● Collected data:
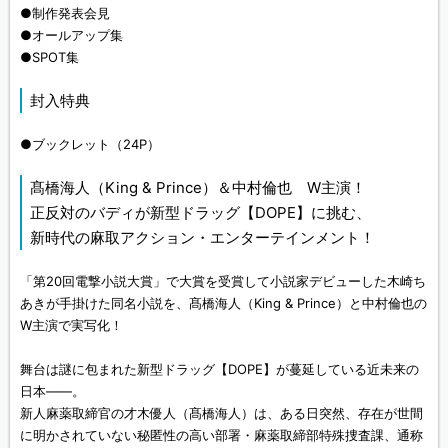
●制作発表会見
●オールアップ集
●SPOT集
封入特典
●ブックレット（24P）
髙橋海人（King & Prince）＆中村倫也 W主演！
正反対のバディが新型ドラッグ【DOPE】に挑む、
新時代の麻取アクション・エンターテインメント！
「第20回電撃小説大賞」で大賞を受賞して小説家デビューした木崎ち
あきが手掛けた同名小説を、髙橋海人（King & Prince）と中村倫也の
W主演で実写化！
舞台は謎に包まれた新型ドラッグ【DOPE】が蔓延している近未来の
日本――。
新人麻薬取締官の才木優人（髙橋海人）は、ある日突然、存在が世間
に明かされていない秘匿性の高い部署・麻薬取締部特殊捜査課、通称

● Exercise details:
Copy every line of text from the data above character for character, leaving out the picture.

● Exercise response:
●制作発表会見
●オールアップ集
●SPOT集
封入特典
●ブックレット（24P）
髙橋海人（King & Prince）＆中村倫也 W主演！
正反対のバディが新型ドラッグ【DOPE】に挑む、
新時代の麻取アクション・エンターテインメント！
「第20回電撃小説大賞」で大賞を受賞して小説家デビューした木崎ち
あきが手掛けた同名小説を、髙橋海人（King & Prince）と中村倫也の
W主演で実写化！
舞台は謎に包まれた新型ドラッグ【DOPE】が蔓延している近未来の
日本――。
新人麻薬取締官の才木優人（髙橋海人）は、ある日突然、存在が世間
に明かされていない秘匿性の高い部署・麻薬取締部特殊捜査課、通称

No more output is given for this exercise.